▸ Work to be completed:
Every entry below should be written out again exactly.

===== Extracted information

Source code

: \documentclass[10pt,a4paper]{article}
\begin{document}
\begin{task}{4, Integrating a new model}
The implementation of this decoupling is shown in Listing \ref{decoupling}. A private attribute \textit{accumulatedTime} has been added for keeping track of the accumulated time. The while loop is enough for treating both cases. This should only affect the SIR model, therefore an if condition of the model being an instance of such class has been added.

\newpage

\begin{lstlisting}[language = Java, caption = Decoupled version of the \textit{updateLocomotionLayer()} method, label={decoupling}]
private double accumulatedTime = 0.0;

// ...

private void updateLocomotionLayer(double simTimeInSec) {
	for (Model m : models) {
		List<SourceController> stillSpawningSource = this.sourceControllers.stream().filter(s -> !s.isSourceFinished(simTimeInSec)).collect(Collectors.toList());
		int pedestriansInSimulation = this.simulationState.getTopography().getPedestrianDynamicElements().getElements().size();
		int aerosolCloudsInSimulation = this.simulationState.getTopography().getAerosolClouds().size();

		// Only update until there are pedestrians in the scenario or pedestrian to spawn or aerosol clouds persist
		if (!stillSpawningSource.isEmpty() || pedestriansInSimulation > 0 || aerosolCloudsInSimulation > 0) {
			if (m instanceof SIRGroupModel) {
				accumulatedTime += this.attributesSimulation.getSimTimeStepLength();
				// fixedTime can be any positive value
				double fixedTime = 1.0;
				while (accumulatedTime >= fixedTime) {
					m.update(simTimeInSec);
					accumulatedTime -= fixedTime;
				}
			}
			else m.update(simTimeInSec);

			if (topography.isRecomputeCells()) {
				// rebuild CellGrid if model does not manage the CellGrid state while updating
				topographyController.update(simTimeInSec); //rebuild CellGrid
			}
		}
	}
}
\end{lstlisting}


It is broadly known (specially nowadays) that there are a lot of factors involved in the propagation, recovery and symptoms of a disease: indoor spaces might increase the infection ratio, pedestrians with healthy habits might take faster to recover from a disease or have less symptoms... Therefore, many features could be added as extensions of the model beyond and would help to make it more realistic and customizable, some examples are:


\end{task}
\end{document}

==========

▸ Answer to this exercise:
Source code

: \documentclass[10pt,a4paper]{article}
\begin{document}
\begin{task}{4, Integrating a new model}
The implementation of this decoupling is shown in Listing \ref{decoupling}. A private attribute \textit{accumulatedTime} has been added for keeping track of the accumulated time. The while loop is enough for treating both cases. This should only affect the SIR model, therefore an if condition of the model being an instance of such class has been added.

\newpage

\begin{lstlisting}[language = Java, caption = Decoupled version of the \textit{updateLocomotionLayer()} method, label={decoupling}]
private double accumulatedTime = 0.0;

// ...

private void updateLocomotionLayer(double simTimeInSec) {
	for (Model m : models) {
		List<SourceController> stillSpawningSource = this.sourceControllers.stream().filter(s -> !s.isSourceFinished(simTimeInSec)).collect(Collectors.toList());
		int pedestriansInSimulation = this.simulationState.getTopography().getPedestrianDynamicElements().getElements().size();
		int aerosolCloudsInSimulation = this.simulationState.getTopography().getAerosolClouds().size();

		// Only update until there are pedestrians in the scenario or pedestrian to spawn or aerosol clouds persist
		if (!stillSpawningSource.isEmpty() || pedestriansInSimulation > 0 || aerosolCloudsInSimulation > 0) {
			if (m instanceof SIRGroupModel) {
				accumulatedTime += this.attributesSimulation.getSimTimeStepLength();
				// fixedTime can be any positive value
				double fixedTime = 1.0;
				while (accumulatedTime >= fixedTime) {
					m.update(simTimeInSec);
					accumulatedTime -= fixedTime;
				}
			}
			else m.update(simTimeInSec);

			if (topography.isRecomputeCells()) {
				// rebuild CellGrid if model does not manage the CellGrid state while updating
				topographyController.update(simTimeInSec); //rebuild CellGrid
			}
		}
	}
}
\end{lstlisting}


It is broadly known (specially nowadays) that there are a lot of factors involved in the propagation, recovery and symptoms of a disease: indoor spaces might increase the infection ratio, pedestrians with healthy habits might take faster to recover from a disease or have less symptoms... Therefore, many features could be added as extensions of the model beyond and would help to make it more realistic and customizable, some examples are:


\end{task}
\end{document}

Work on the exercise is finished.